A cool wave of enlightenment followed by a warm trail of jealousy rippled across his skin. He had never thought of what her and Luke's relationship might have turned into after he left. "Were you and Luke…?"

"No," she replied as she looked back up at him. "No, it was nothing like that."

He turned to the range and busied himself with dinner as she silently watched him. Something made him say it, the words formed in his head and he did not have her ability to deny them a voice. "Somebody else should've died that night." There were too many things that he had to sit back and silently accept.

She said nothing.

Gripping the edge of the counter, he stood looking at the wall in front of him and said, "Luke should've been brought back or somebody else should've died trying." He said each word succinctly and deliberately. If he had been there, he would've died trying. He felt sure that that was exactly what he had said.

"Luke stayed with the Rebellion. Took my cause on as his own and it killed him. And now I can't even remember what I was fighting for; this future looks nothing like what I had envisioned."

He was moving his hands again, busying himself with the task of not looking at her, not wanting to see the pain and sorrow painted across her features. He longed for one of her stories, her happy stories.

"Maybe you were the smart one."

It was only a whisper but it snapped his head around as if she had screamed at him. Why did his own thoughts sound so perverse on her lips? He felt an overwhelming desire to slap her for even thinking them. He wanted to tear out his insides in a way that only one wretched and unlucky enough to get exactly what they wanted only to realize that it was not what they wanted at all, could understand.

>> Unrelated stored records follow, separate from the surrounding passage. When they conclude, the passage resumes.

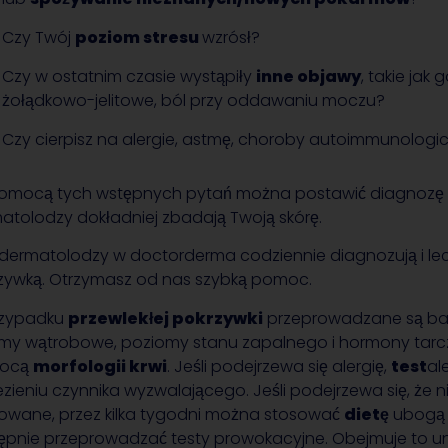
Czy Twój
poziom stresu
wzrósł?
Czy w ostatnim czasie wystąpiły
inne objawy
, takie jak 
żołądkowo-jelitowe, ból przy oddawaniu moczu?
Czy cierpisz na alergie, astmę, choroby autoimmunologic
omocą tych wstępnych pytań można postawić diagnozę p
atolodzy dokładniej zbadają Twoją skórę.
 dermatolodzy w doctorderma codziennie diagnozują i lec
zywką. Otrzymasz od nas szybką pomoc.
rzypadku
przewlekłej pokrzywki
przeprowadzane są badan
my wątrobowe, poziomy stanu zapalnego i hormony tarcz
ocą
morfologii krwi
. Jeśli podejrzewa się alergię,
test
al
ezieniu czynnika wyzwalającego. Jeśli podejrzewa się, że n
rowane, przez kilka tygodni można stosować
dietę
ubogą 
ępnie przeprowadzać testy prowokacyjne. Obejmuje to un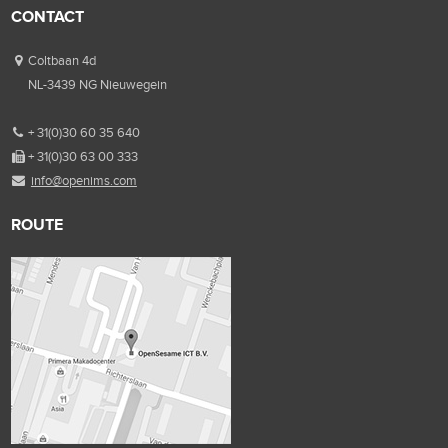
CONTACT
Coltbaan 4d
NL-3439 NG Nieuwegein
+ 31(0)30 60 35 640
+ 31(0)30 63 00 333
info@openims.com
ROUTE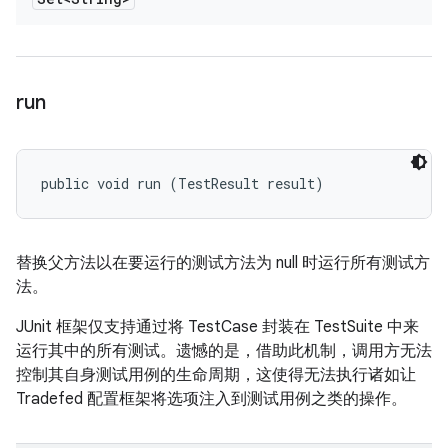
run
public void run (TestResult result)
替换父方法以在要运行的测试方法为 null 时运行所有测试方
法。
JUnit 框架仅支持通过将 TestCase 封装在 TestSuite 中来
运行其中的所有测试。遗憾的是，借助此机制，调用方无法
控制其自身测试用例的生命周期，这使得无法执行诸如让
Tradefed 配置框架将选项注入到测试用例之类的操作。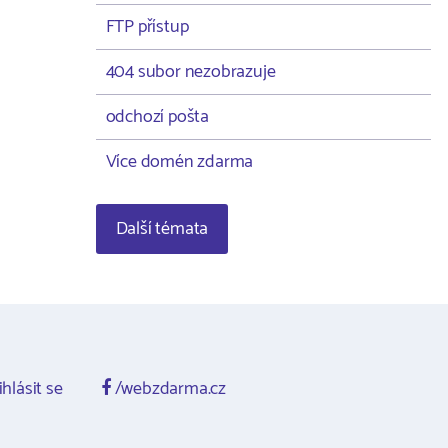
FTP přístup
404 subor nezobrazuje
odchozí pošta
Více domén zdarma
Další témata
ihlásit se
/webzdarma.cz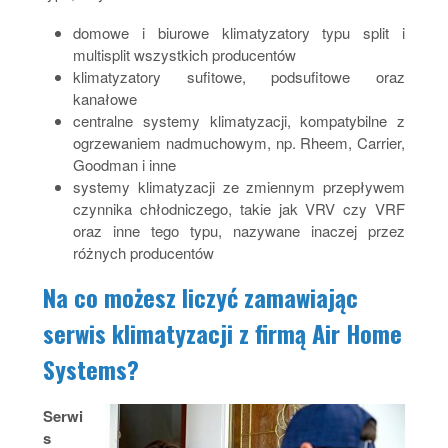
domowe i biurowe klimatyzatory typu split i
multisplit wszystkich producentów
klimatyzatory sufitowe, podsufitowe oraz
kanałowe
centralne systemy klimatyzacji, kompatybilne z
ogrzewaniem nadmuchowym, np. Rheem, Carrier,
Goodman i inne
systemy klimatyzacji ze zmiennym przepływem
czynnika chłodniczego, takie jak VRV czy VRF
oraz inne tego typu, nazywane inaczej przez
różnych producentów
Na co możesz liczyć zamawiając
serwis klimatyzacji z firmą Air Home
Systems?
Serwi
s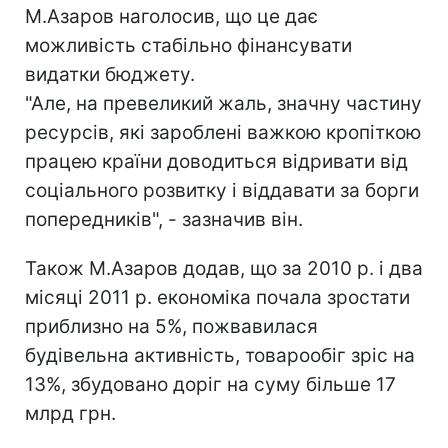
М.Азаров наголосив, що це дає
можливість стабільно фінансувати
видатки бюджету.
"Але, на превеликий жаль, значну частину
ресурсів, які зароблені важкою кропіткою
працею країни доводиться відривати від
соціального розвитку і віддавати за борги
попередників", - зазначив він.
Також М.Азаров додав, що за 2010 р. і два
місяці 2011 р. економіка почала зростати
приблизно на 5%, пожвавилася
будівельна активність, товарообіг зріс на
13%, збудовано доріг на суму більше 17
млрд грн.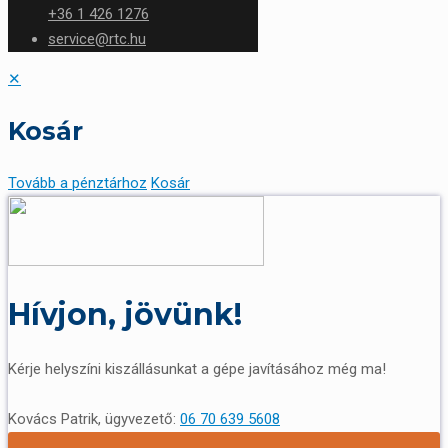
+36 1 426 1276
service@rtc.hu
✕
Kosár
Tovább a pénztárhoz
Kosár
Hívjon, jövünk!
Kérje helyszíni kiszállásunkat a gépe javításához még ma!
Kovács Patrik, ügyvezető:
06 70 639 5608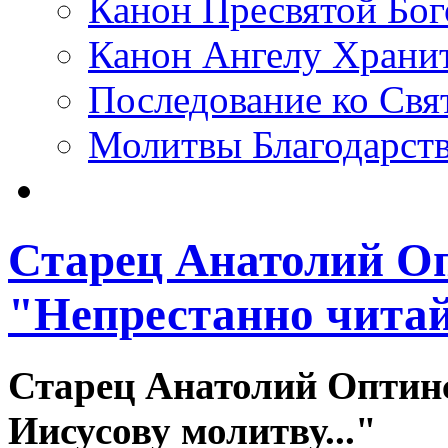
Канон Пресвятой Бо
Канон Ангелу Храни
Последование ко Св
Молитвы Благодарст
Старец Анатолий О
"Непрестанно читай 
Старец Анатолий Оптин
Иисусову молитву..."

Two long strides and he was standing in front of her. One heartbeat more and he was kissing her, hard as if to erase the words that had just fallen out of her mouth. There was nothing sexual or sensual about it, there were no whimpers and no moans. A moment later, hazel eyes burning into brown ones, he said, "Don't ever say that again."

She looked at him, startled - her anger and despair spun into confusion and understanding at once. "I meant it," she whispered, as sternly as a whisper is able to sound.

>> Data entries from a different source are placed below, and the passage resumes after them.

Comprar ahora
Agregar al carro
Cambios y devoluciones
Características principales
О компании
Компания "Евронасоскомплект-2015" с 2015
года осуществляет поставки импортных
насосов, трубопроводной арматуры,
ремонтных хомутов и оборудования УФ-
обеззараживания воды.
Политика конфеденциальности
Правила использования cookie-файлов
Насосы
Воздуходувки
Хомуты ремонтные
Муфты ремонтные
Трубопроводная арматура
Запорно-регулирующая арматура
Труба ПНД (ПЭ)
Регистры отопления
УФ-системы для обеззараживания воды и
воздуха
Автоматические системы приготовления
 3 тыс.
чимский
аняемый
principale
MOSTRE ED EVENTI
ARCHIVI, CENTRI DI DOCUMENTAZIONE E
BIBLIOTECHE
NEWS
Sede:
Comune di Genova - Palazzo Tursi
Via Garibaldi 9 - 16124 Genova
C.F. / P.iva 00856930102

He took her hand and brought it up to his face, turning it over and studying the lines of her open palm. He kissed her at the wrist. "That's what makes it worse."

"What are we doing, Han?"

She looked frightened and his throat constricted reflexively forcing him to swallow. He brought her hand down and gave it a squeeze as he smiled and said, "Nothing."

'Nothing you don't want to do' is what he wanted to say. Nothing that makes you fear me like you fear the universe hovering outside of this apartment, he thought as he dropped her hand and turned back to the grill.

She didn't tell him more than she wanted him to hear, she didn't let him any closer to her than she wanted him to be and for now that was enough for him. How long it would be enough, he could not bear to think about, for it could be mere seconds or it could be endless centuries. The more she talked, the more he wanted to listen. The more she let him in, the further he wanted to go. She was capable of fighting Sith Lords and demon witches and he knew she was fully capable of fighting him, fighting any feelings she did not want to breathe life into by the mere fact of admitting to them.

So the only way to answer her was to say nothing. Because nothing could describe everything that was happening between them.